27. Sang Peramal

358 51 9
                                    

Zyana mengembuskan napasnya kesal. Sepanjang perjalanan ke taman, yang ia lihat hanyalah sepasang kekasih yang sedang bermesraan. Mungkin, dikarenakan malam nanti adalah malam Minggu. Zyana yang suntuk di rumah akhirnya memutuskan untuk pergi ke taman sore hari. Namun, sepertinya bukan keberuntungan yang ia dapatkan. ‘Sial! Jomblo bet gue di sini.’

Zyana menoleh ke kanan dan ke kiri, berharap sekiranya ada yang ia kenal. Lagi dan lagi ia mengembuskan napas kesal. Kali ini ia pasrah, Zyana membeli satu botol minuman soda sebelum akhirnya duduk di salah satu bangku yang kosong. Lumayan ujung karena yang bagian tengah dan ujung sudah penuh oleh muda-mudi.

“Ya ampun, gue keliatan jomblo banget gak sih?” tanya Zyana pada dirinya sendiri. Kepalanya terus saja menoleh ke sana ke sini. “Bangke emang, pacaran jangan di taman kenapa sih? Kek gak ada tempat lain aja heran.”

“Hmm ... laper juga ya, beli apa nih enaknya?” Zyana mengedarkan pandangannya. Tatapannya berhenti pada salah satu pedagang bakso yang ada di dekat pohon besar pinggir jalan. “Wihh! Leh ugha. Gasskeun we lah!”

Dengan semangat Zyana langsung menghampiri penjual tersebut. Ia berdecak kesal saat tahu ternyata harus mengantri. ‘Perasaan tadi gak rame deh!’

Zyana menggeleng pelan. ‘Makanya jangan pake perasaan, Zya!’ Zyana berpikir sebentar sebelum akhirnya mengangguk. ‘Bener juga. Eh, tapi kan gue punya perasaan? Gimana sih lo?’

“Oke fiks, lo gila, Zy. Ngapain ngomong sama diri sendiri?” Zyana terkekeh dengan perkataannya sendiri. Namun, ia segera membekap mulutnya saat melihat seorang ibu-ibu melihatnya aneh. Zyana hanya membalasnya dengan senyuman kikuk.

“Halo, Bu. Hehe, saya baik, kok. Tenang aja, Bu. Saya gak kesurupan.” Zyana menjelaskan tenang. Berbeda dengan ibu-ibu tersebut yang semakin menatap Zyana aneh. Tak lama, ibu-ibu tersebut memilih pergi dari tempat itu, meninggalkan Zyana yang masih cengo.
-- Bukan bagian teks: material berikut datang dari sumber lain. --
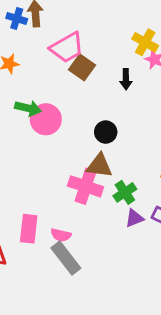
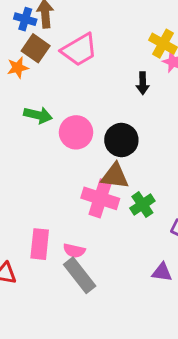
brown square: (82, 67) -> (36, 48), moved
pink circle: (46, 119) -> (76, 132), moved
black circle: (106, 132) -> (121, 140), size x1.4
purple triangle: (134, 218) -> (162, 272), moved, turned 30

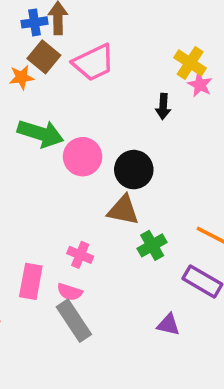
blue cross: (25, 19) -> (35, 22), turned -30
green arrow: (38, 115) -> (41, 133), size x1.4
pink cross: (100, 198) -> (80, 255), moved, size x0.6

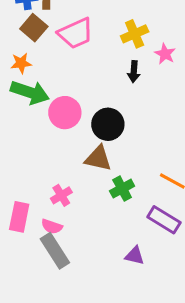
yellow cross: (190, 63) -> (135, 34), moved, turned 32
orange star: (22, 77) -> (21, 63), moved
pink cross: (80, 255) -> (61, 195), turned 35

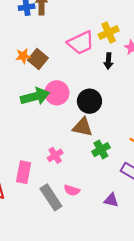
brown square: (34, 28) -> (38, 59), moved
pink trapezoid: (76, 33) -> (81, 43), moved
green arrow: (30, 92) -> (35, 96), moved, turned -32
pink semicircle: (52, 226) -> (72, 190), moved

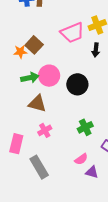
orange star: (23, 56) -> (20, 52), moved
green arrow: (35, 96) -> (30, 78), size x0.7
brown triangle: (83, 127) -> (37, 104), moved
pink semicircle: (72, 190) -> (81, 159), moved, turned -56

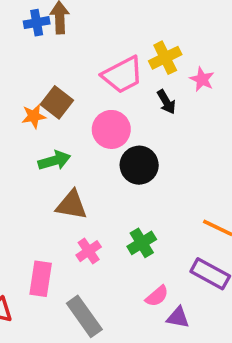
black arrow: (96, 50) -> (166, 102), turned -32
pink circle: (49, 76) -> (111, 129), moved
green cross: (85, 127) -> (142, 243), moved

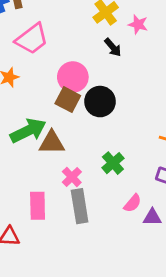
pink trapezoid: (123, 75) -> (32, 39), moved
brown square: (57, 102) -> (68, 100), moved
green arrow: (54, 161) -> (28, 131), moved, size x1.4
gray rectangle: (84, 316) -> (80, 206), moved, turned 36

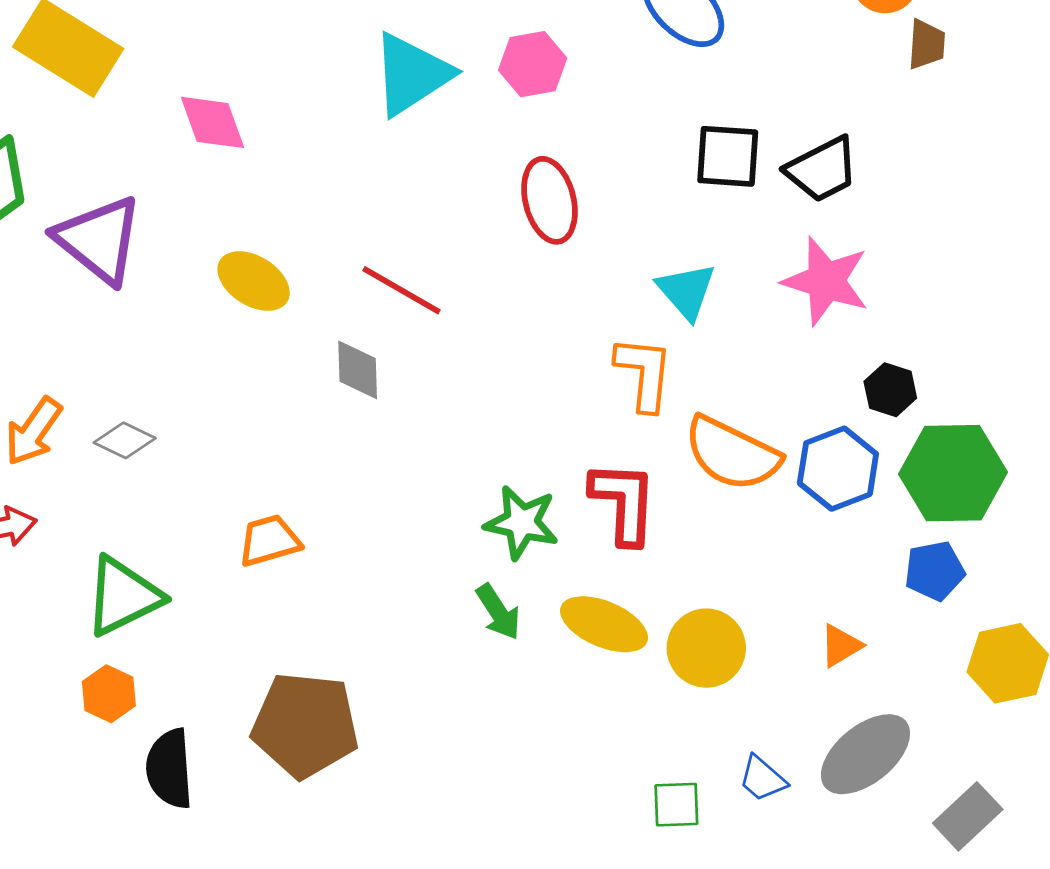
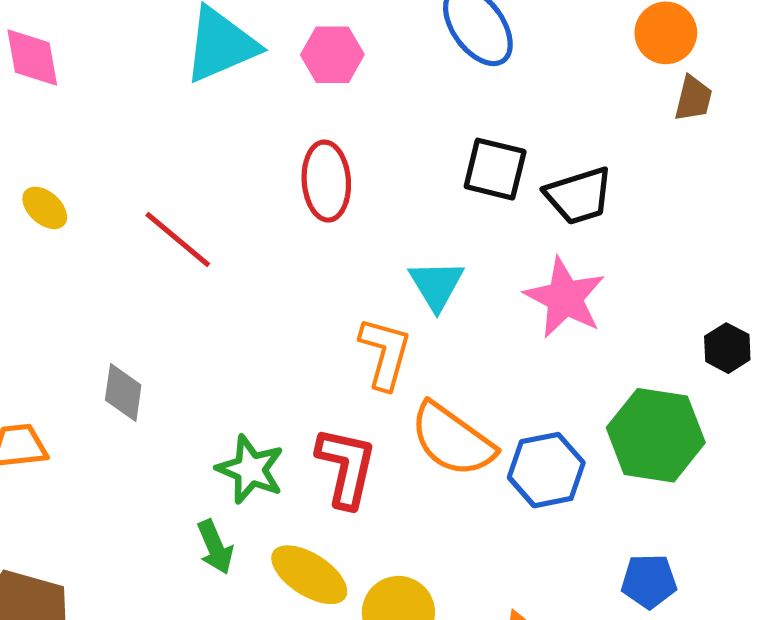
yellow ellipse: (254, 281) -> (45, 208), size x0.7
gray diamond: (358, 370) -> (123, 392), moved
black hexagon: (890, 390) -> (727, 348), moved
green hexagon: (953, 473) -> (656, 435), moved
blue pentagon: (934, 571) -> (649, 581), moved

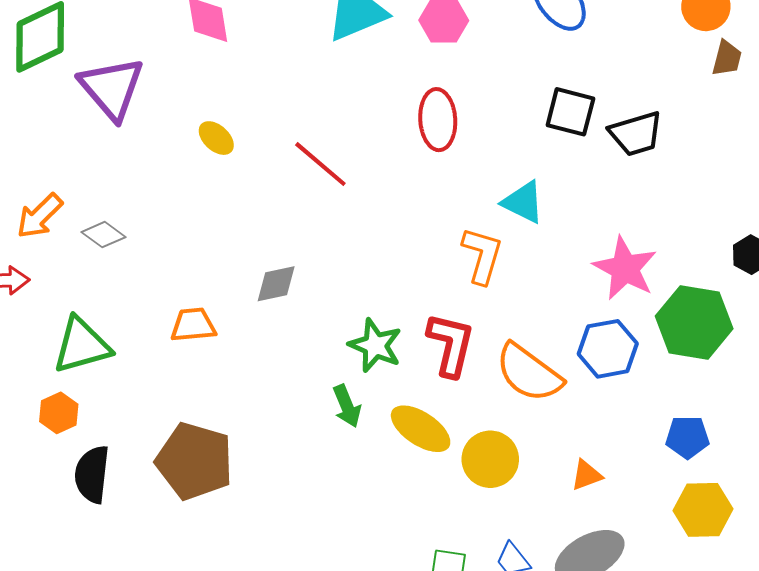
cyan triangle: (436, 285) -> (523, 202), turned -33
pink star: (565, 298) -> (625, 268), moved
gray diamond: (123, 392) -> (276, 284), turned 69
orange semicircle: (452, 440) -> (529, 373), moved

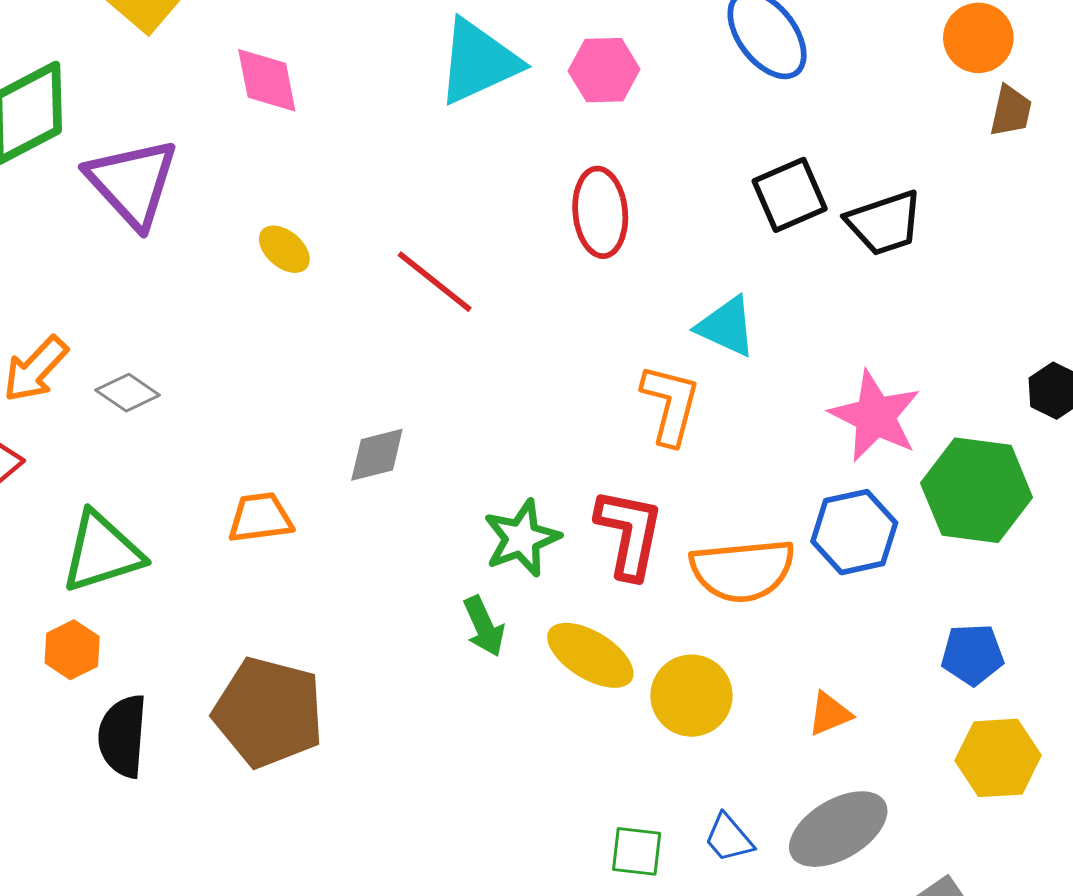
black square: (570, 112) -> (790, 195), turned -36
green star: (375, 345) -> (522, 538), turned 30
orange semicircle: (529, 373) -> (743, 570), turned -40

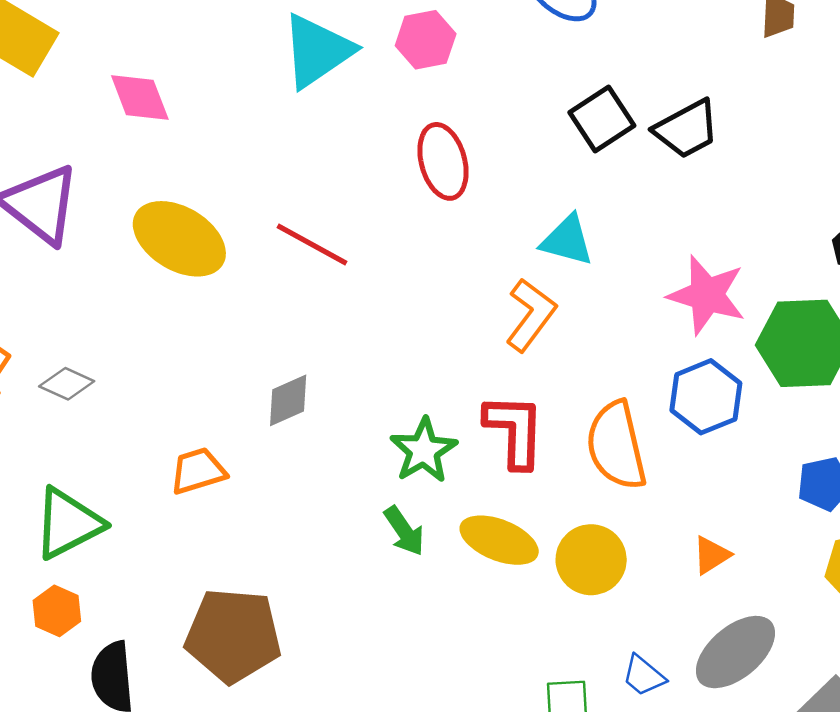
yellow ellipse: (284, 249) -> (179, 239), size x2.0
orange L-shape: (670, 404) -> (531, 315), turned 32
orange semicircle: (743, 570) -> (616, 446), turned 92

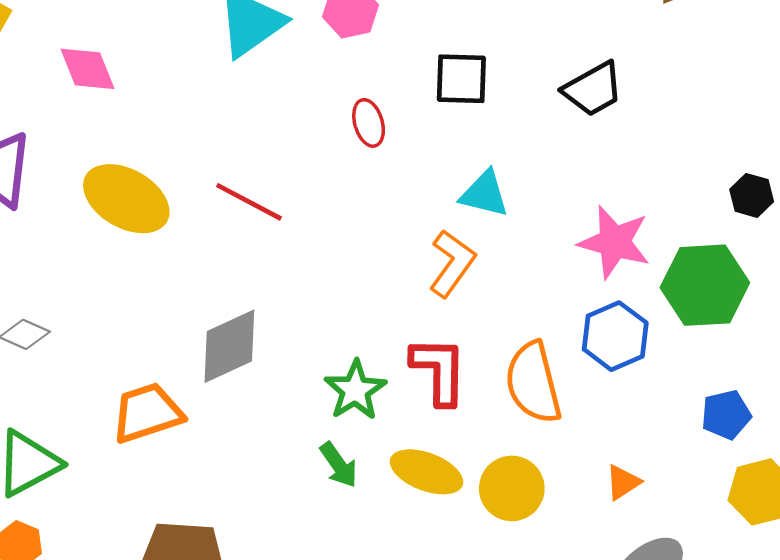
black square: (602, 119) -> (461, 79), moved, turned 36
red ellipse: (443, 161) -> (369, 123), size x0.7
gray diamond: (288, 400) -> (229, 346), size x1.5
orange trapezoid: (198, 471) -> (147, 413), size x1.4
“Anjir, gue ditinggalin mulu dah,” gerutu Zyana sambil menggelengkan kepalanya.

Aya naon, Neng?”

Zyana menoleh lalu tersenyum manis. “Teu nanaon, Mang. Mau pesen bakso satu mangkok saja lima ratus perak, yang banyak baksonya.”

“Eleh, Neng. Jaman sekarang mana ada yang lima ratus perak atuh.”

Zyana menyengir. “Eh, saya nyanyi, Mang.”

Penjual bakso itu mengerutkan keningnya. “Loh, si Eneng ini mau ngamen toh?”

Zyana melotot kaget. “Mang, ya kali saya cantik-cantik gini mau ngamen. Saya mau pesen ini.”

“Tadi katanya nyanyi.”

Astaghfirullah, sabar sabar. Saya nyanyi itu ada pesan tersiratnya. Saya mau pesen, Amang.”

“Eh, sembarangan kamu! Saya gak bisa dipesen, enak aja. Gak sopan ya kamu!”

Zyana menutup wajahnya malu karena beberapa orang menoleh ke arah mereka. ‘Duh, bloon bloon!’

“Gak gitu, Mang. Ya Allah beri hamba kesabaran. Saya ngomong ‘Saya mau pesen pake koma terus baru Amang.’ Paham gak, Mang?”

Penjual itu menggaruk kepalanya bingung.

“Ya udah intinya saya mau pesen bakso satu mangkok, minumnya es teh anget. Jadi tehnya kudu anget dulu baru dikasih es, jangan dikasih es dulu baru diangetin. Oke, Mang? Oke aja udah. Saya tunggu di ...” Zyana melihat ke sekeliling. Ia tersenyum saat menemukan bangku yang hanya diisi oleh seorang perempuan. “Sana aja ya, Mang. Oke, sekian. Ini uangnya, makasih.” Zyana tersenyum sambil menyerahkan selembar uang lima puluh ribuan lalu segera menuju bangku yang ia tunjuk tadi.